Thoughts following the 2015 "Text By The Bay" Conference
1. word2vec and doc2vec appear to be pervasive
Mikolov et al.’s work on embedding words as real-numbered vectors using a skip-gram, negative-sampling model (word2vec code) was mentioned in nearly every talk I attended. Either companies are using various word2vec implementations directly or they are building diffs off of the basic framework. Trained on large corpora, the vector representations encode concepts in a large dimensional space (usually 200-300 dim). Beyond the “king - man = queen - woman” analogy party trick, such embeddings are finding real-world applications throughout NLP. For example, Mike Tamir ("Classifying Text without (many) Labels"; slide shown below), discussed how he is using the average representation over entire docs as features for text classification, out-performing other bag-of-words (BoW) techniques by a large measure with heavily imbalanced classes.

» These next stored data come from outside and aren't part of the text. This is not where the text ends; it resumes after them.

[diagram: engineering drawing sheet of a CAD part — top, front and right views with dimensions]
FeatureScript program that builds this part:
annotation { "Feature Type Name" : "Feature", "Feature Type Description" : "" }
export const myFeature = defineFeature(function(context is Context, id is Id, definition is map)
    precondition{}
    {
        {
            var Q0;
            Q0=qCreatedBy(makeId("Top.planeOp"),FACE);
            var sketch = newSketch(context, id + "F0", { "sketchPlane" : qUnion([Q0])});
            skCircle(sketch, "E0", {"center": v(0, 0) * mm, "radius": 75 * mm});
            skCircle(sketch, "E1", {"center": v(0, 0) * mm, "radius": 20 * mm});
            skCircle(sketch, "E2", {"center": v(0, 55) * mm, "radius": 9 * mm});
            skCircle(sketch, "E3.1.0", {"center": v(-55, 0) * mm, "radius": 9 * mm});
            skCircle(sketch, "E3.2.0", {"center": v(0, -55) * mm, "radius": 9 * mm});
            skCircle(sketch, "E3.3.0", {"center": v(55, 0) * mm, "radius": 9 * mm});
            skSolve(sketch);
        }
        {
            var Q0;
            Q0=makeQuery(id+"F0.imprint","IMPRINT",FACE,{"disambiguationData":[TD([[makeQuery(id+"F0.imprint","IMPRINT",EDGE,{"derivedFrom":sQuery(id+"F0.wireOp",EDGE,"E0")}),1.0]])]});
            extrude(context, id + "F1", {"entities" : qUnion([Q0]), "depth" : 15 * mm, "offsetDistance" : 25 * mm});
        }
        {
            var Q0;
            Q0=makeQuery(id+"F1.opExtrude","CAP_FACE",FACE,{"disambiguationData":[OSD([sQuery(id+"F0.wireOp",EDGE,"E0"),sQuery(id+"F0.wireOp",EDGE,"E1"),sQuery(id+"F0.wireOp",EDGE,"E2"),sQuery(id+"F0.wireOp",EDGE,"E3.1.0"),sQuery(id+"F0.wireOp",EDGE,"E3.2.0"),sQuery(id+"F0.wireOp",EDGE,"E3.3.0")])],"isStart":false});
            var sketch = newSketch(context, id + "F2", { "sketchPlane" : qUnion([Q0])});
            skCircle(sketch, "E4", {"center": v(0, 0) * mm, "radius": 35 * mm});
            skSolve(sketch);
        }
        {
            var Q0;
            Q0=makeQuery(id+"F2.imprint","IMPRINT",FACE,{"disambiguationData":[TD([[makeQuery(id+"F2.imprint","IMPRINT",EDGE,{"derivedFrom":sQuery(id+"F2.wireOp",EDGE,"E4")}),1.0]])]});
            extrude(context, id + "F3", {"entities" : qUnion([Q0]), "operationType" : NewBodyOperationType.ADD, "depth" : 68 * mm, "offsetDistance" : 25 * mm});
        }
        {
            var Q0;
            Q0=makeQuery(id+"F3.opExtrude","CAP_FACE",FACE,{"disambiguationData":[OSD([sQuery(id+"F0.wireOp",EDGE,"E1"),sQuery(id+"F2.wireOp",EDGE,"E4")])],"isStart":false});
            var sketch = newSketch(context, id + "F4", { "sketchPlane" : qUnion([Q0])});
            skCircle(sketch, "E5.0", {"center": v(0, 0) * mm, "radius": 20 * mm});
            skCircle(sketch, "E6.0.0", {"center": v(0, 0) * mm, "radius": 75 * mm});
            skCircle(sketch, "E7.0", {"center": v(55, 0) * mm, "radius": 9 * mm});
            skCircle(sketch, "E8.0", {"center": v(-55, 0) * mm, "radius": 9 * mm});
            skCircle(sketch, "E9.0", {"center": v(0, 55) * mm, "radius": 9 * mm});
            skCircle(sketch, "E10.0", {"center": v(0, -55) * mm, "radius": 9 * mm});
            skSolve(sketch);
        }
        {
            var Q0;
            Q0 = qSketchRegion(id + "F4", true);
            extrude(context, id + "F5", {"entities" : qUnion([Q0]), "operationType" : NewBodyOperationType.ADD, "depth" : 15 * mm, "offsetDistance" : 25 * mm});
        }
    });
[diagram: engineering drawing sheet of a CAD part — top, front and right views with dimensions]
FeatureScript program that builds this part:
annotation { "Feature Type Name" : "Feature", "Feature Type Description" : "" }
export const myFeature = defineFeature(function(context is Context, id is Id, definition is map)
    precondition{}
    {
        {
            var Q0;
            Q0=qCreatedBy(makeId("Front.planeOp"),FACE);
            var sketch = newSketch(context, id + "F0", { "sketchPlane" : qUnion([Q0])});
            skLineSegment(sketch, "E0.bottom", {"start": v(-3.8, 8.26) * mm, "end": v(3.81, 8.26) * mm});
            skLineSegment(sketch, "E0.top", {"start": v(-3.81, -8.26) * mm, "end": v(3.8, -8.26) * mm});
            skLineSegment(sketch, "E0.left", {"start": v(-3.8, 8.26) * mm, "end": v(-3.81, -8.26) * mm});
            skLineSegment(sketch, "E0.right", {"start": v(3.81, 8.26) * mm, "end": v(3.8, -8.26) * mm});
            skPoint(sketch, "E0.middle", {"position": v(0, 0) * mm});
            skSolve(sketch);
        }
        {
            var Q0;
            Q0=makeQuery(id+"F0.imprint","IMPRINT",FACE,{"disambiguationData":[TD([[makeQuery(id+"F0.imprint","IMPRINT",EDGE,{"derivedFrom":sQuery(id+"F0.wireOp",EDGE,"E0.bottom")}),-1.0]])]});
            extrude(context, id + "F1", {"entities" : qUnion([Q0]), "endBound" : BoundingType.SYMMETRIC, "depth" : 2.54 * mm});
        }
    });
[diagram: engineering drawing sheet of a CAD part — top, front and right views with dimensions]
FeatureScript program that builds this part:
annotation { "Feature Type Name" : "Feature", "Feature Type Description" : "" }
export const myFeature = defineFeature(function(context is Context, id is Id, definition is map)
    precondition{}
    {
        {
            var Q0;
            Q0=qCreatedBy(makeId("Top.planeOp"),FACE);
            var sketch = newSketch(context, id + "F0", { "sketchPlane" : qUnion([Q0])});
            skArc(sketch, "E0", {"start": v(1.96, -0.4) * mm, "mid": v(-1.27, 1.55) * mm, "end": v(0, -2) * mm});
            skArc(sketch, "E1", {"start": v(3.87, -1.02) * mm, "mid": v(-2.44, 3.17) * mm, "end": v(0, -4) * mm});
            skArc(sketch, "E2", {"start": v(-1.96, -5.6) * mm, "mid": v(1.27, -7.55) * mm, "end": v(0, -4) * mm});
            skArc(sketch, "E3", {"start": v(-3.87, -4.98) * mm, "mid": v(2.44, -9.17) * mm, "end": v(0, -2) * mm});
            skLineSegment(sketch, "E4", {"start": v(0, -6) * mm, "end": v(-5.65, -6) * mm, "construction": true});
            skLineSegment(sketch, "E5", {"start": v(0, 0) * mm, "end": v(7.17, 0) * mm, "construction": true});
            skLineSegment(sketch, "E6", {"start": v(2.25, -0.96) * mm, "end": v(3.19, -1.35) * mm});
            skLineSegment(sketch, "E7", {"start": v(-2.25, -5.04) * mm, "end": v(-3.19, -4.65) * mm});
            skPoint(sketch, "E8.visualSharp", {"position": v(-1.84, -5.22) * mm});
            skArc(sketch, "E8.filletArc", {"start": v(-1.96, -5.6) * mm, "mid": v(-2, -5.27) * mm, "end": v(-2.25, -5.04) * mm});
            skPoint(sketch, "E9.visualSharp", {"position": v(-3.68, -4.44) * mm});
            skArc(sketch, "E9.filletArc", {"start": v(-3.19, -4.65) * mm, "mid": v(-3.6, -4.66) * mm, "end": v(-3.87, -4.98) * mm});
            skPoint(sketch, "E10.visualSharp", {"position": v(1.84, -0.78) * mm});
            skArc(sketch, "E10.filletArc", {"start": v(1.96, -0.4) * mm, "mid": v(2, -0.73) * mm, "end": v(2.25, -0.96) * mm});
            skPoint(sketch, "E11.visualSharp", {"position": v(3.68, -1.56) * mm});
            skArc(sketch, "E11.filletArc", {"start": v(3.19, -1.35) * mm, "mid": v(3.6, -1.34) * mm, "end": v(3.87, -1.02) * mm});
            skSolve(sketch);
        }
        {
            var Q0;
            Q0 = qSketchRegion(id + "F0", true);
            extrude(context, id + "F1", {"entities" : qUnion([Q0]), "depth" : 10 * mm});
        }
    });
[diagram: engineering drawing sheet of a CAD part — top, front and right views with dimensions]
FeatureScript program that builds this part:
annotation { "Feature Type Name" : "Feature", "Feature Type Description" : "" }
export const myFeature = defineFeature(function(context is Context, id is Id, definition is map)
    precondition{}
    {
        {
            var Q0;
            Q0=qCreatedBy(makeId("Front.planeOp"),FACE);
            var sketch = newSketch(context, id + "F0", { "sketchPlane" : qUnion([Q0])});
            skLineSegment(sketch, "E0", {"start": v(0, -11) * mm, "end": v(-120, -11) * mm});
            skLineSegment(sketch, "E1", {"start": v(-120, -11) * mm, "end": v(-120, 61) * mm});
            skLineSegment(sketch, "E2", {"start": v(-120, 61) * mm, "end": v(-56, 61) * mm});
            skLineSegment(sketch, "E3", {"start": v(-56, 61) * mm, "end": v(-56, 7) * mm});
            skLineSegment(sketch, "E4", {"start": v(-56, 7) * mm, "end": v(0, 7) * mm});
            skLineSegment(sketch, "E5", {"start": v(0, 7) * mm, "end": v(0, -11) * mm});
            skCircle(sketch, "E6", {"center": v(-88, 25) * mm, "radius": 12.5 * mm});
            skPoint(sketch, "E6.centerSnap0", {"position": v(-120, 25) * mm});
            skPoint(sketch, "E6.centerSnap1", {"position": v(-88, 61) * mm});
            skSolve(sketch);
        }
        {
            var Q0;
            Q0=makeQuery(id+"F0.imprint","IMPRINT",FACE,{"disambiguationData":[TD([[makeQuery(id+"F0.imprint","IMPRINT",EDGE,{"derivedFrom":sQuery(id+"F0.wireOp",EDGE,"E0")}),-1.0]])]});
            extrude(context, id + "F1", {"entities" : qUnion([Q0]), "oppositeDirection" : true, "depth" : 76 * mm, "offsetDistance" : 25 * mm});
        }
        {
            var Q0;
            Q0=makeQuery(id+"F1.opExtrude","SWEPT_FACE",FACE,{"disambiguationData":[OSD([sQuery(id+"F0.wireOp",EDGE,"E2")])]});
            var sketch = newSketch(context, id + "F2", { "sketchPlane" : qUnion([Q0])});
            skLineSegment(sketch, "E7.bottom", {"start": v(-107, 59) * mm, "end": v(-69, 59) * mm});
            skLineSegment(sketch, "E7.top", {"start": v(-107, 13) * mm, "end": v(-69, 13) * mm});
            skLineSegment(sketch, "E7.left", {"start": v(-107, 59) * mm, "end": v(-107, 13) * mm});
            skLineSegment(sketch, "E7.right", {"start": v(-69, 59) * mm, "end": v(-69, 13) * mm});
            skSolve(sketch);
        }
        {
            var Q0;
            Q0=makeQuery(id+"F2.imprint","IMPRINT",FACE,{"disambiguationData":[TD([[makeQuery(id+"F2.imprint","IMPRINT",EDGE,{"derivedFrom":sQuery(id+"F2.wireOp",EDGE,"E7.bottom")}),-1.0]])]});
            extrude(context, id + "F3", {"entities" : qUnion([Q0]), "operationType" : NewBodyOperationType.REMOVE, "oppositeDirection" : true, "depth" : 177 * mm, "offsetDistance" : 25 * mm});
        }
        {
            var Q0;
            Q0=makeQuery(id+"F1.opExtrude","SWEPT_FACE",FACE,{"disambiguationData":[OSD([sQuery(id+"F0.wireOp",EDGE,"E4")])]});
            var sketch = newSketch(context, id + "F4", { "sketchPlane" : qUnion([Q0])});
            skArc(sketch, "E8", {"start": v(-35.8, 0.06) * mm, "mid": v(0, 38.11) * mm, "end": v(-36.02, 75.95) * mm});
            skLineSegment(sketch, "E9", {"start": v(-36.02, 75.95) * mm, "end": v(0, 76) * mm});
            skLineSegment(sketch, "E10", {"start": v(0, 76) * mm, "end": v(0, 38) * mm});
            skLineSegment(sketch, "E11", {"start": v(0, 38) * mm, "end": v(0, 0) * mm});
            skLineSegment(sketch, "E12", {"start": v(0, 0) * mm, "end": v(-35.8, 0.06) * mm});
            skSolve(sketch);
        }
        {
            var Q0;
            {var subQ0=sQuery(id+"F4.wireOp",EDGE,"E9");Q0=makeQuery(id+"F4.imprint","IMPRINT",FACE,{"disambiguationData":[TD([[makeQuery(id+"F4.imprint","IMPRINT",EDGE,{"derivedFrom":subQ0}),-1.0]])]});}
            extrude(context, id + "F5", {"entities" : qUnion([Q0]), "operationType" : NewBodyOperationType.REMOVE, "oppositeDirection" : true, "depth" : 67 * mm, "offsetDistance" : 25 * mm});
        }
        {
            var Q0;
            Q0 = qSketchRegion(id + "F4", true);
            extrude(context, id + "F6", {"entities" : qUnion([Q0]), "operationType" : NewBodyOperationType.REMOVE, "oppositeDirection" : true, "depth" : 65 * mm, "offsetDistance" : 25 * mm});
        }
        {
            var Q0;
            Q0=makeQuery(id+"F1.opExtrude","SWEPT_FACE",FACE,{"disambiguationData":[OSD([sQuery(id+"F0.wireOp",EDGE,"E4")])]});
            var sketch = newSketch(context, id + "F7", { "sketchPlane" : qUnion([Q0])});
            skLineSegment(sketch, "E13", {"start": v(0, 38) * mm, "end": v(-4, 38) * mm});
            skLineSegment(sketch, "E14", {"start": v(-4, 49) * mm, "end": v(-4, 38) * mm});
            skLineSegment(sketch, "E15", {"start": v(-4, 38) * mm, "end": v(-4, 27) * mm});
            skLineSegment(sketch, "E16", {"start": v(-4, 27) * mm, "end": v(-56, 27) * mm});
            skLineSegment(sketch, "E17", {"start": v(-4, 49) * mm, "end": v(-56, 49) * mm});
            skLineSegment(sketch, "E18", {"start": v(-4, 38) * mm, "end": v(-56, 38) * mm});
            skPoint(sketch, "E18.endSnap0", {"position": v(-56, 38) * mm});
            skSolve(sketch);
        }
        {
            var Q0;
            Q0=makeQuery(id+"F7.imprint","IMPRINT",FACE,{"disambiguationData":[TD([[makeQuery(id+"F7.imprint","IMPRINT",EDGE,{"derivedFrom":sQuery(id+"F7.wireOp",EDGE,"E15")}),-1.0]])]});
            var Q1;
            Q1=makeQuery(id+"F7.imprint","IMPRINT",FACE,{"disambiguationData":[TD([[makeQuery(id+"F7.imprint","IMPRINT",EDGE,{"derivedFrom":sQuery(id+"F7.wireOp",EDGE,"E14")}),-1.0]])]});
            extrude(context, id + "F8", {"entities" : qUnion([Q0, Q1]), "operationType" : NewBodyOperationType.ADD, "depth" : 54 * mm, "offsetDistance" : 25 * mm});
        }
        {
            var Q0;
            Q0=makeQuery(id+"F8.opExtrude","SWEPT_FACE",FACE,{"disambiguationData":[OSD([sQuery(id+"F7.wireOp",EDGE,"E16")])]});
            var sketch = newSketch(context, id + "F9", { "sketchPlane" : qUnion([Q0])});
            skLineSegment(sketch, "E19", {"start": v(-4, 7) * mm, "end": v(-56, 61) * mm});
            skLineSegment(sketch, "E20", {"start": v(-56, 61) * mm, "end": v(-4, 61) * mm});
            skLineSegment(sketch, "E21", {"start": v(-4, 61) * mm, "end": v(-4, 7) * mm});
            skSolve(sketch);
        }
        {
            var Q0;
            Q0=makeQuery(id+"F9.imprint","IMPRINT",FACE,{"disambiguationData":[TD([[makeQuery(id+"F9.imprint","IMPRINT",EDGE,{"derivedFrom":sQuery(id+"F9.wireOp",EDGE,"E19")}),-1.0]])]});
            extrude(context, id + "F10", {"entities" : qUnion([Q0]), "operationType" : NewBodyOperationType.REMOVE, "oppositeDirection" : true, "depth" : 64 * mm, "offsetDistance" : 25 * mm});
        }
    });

Marek Kolodziej ("Unsupervised NLP Tutorial using Apache Spark”) gave a wonderful talk about the long history of concept embeddings along with technical details of most of the salient papers. Chris Moody ("A Word is Worth a Thousand Vectors”) showed how word2vec was being used in conjunction with topic modeling for improved recommendation over standard cohort analysis. He also ended his talk about how word2vec can be extended beyond NLP to machine translation and graph analysis.